Now, Reynolds is a good director, but he has an unnerving tendency to excess and infantilism. Check out "Waterworld" if you haven't and you'll understand what I mean. But somehow these problems are absent here, even with Reynolds featuring as a co-writer. My guess is that with a limited budget and a shooting that had to take place in difficult environments (Australia and the real Easter island), Reynolds and his people trimmed the script all that they could to make sure the film didn't get out of control, and this time they succeeded.
The result is a terrific film. The different clans and their interrelations are explained very soon and with great clarity, with the Romeo & Juliet love story between the leads taking a second seat to island politics and religion: the main conflict in the film deals with the leader of the "long ears" clan, an elder who fears death and is easily manipulated by his chaman, who orders the "short ears" to build more "mohais" rather than fish or tend to their crops. Needless to say, these actions scalate the tension between both clans to new levels. And all this is fascinating stuff, really, think of something like "Game of thrones" but with grass skirts and statues.

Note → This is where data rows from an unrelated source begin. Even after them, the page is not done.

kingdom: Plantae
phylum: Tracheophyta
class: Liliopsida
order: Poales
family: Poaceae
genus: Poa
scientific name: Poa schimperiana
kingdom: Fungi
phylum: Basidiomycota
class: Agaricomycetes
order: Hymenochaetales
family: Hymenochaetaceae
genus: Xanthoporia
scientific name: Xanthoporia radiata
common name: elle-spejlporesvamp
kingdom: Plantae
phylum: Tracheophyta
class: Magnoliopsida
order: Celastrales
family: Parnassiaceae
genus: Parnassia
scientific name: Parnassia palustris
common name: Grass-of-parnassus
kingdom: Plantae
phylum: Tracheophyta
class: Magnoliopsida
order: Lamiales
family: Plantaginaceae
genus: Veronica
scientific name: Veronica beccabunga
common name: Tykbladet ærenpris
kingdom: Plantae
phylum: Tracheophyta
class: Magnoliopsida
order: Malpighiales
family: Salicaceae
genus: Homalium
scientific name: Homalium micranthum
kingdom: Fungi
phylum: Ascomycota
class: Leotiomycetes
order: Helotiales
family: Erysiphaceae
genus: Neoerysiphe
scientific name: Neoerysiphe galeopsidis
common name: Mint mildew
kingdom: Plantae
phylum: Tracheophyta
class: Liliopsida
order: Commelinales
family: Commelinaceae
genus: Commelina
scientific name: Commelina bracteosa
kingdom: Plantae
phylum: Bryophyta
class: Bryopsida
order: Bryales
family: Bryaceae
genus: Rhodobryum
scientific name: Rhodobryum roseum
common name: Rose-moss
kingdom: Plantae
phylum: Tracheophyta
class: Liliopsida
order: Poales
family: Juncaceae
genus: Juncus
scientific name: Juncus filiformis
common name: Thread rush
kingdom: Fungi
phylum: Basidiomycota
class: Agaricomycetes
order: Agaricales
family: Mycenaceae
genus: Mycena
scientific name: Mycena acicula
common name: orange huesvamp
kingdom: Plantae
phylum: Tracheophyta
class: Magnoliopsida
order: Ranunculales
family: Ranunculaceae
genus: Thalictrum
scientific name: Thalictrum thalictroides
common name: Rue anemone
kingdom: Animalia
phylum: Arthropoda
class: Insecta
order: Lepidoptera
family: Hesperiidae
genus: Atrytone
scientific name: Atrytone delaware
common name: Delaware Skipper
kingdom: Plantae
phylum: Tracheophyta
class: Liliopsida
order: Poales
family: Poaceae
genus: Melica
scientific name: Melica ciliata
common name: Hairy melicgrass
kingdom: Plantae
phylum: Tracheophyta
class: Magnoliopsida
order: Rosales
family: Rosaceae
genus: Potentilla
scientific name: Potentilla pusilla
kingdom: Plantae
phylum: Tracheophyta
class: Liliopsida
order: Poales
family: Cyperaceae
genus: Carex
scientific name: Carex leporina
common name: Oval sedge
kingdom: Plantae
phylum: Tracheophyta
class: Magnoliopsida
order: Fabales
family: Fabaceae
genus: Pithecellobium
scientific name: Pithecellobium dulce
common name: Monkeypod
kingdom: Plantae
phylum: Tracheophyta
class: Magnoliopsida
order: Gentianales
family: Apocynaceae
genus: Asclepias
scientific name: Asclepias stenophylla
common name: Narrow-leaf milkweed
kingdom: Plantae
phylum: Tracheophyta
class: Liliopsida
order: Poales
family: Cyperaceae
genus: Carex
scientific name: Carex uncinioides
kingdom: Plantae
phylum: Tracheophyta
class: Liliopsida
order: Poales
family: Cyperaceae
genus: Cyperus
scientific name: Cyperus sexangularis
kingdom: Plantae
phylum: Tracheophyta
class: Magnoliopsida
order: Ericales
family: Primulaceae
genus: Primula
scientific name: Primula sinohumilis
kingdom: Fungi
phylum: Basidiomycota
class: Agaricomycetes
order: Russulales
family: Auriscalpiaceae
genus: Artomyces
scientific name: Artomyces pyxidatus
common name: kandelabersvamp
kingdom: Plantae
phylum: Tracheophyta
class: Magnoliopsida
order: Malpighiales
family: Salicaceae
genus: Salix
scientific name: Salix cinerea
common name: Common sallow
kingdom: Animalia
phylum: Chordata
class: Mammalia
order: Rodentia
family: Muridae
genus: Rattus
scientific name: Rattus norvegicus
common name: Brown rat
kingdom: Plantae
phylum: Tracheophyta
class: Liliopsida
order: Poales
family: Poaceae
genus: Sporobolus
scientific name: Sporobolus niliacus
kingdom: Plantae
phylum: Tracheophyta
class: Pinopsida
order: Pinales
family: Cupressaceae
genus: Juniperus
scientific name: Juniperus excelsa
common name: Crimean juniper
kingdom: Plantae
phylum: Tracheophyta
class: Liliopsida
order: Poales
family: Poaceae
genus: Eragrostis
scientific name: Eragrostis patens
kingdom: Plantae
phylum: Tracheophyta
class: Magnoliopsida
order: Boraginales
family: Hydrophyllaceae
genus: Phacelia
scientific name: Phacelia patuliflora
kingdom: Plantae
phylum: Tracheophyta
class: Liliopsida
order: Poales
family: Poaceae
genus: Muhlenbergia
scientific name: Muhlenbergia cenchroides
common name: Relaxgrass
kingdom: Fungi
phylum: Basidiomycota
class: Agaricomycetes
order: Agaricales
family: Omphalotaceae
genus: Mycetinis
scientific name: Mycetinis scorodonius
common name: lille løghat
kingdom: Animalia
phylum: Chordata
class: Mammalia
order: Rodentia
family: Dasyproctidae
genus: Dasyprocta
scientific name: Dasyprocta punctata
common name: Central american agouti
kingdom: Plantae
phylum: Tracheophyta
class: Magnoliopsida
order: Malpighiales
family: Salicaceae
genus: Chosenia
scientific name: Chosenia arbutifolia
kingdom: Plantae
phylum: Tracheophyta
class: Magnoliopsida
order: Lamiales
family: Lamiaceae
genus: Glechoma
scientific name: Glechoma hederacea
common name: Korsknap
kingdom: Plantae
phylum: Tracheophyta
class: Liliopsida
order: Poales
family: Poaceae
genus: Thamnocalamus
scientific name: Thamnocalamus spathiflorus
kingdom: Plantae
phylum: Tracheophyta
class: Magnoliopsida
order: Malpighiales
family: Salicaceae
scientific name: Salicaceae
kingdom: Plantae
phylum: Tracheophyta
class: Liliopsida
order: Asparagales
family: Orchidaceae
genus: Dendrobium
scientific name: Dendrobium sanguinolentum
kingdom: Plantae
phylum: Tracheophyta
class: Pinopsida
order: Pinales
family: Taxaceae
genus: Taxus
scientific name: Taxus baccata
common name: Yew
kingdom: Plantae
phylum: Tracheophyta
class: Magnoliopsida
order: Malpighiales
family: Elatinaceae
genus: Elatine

And then the film changes gears towards the end and it becomes a great action film, as many islanders, the two leads among them, race through steep cliffs, swim through shark-infested waters and attack each others in order to win the "egg hunt" race that will decide their futures. Terrific, really. And even the "white canoe" prophecy, which acts as a mcguffin of sorts during most of the movie, is resolved in an unexpected way. I can't think of anybody who would see that coming, really.You dare to call this a "mohai", you short-eared cretins? It's too small! Builtd another inmediately!